**Work item:** Please transcribe each of the records exactly as given.

**Data supplied:**
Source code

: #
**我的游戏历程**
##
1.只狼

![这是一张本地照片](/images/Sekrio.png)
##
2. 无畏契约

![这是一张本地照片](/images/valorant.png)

**Task answer:**
Source code

: #
**我的游戏历程**
##
1.只狼

![这是一张本地照片](/images/Sekrio.png)
##
2. 无畏契约

![这是一张本地照片](/images/valorant.png)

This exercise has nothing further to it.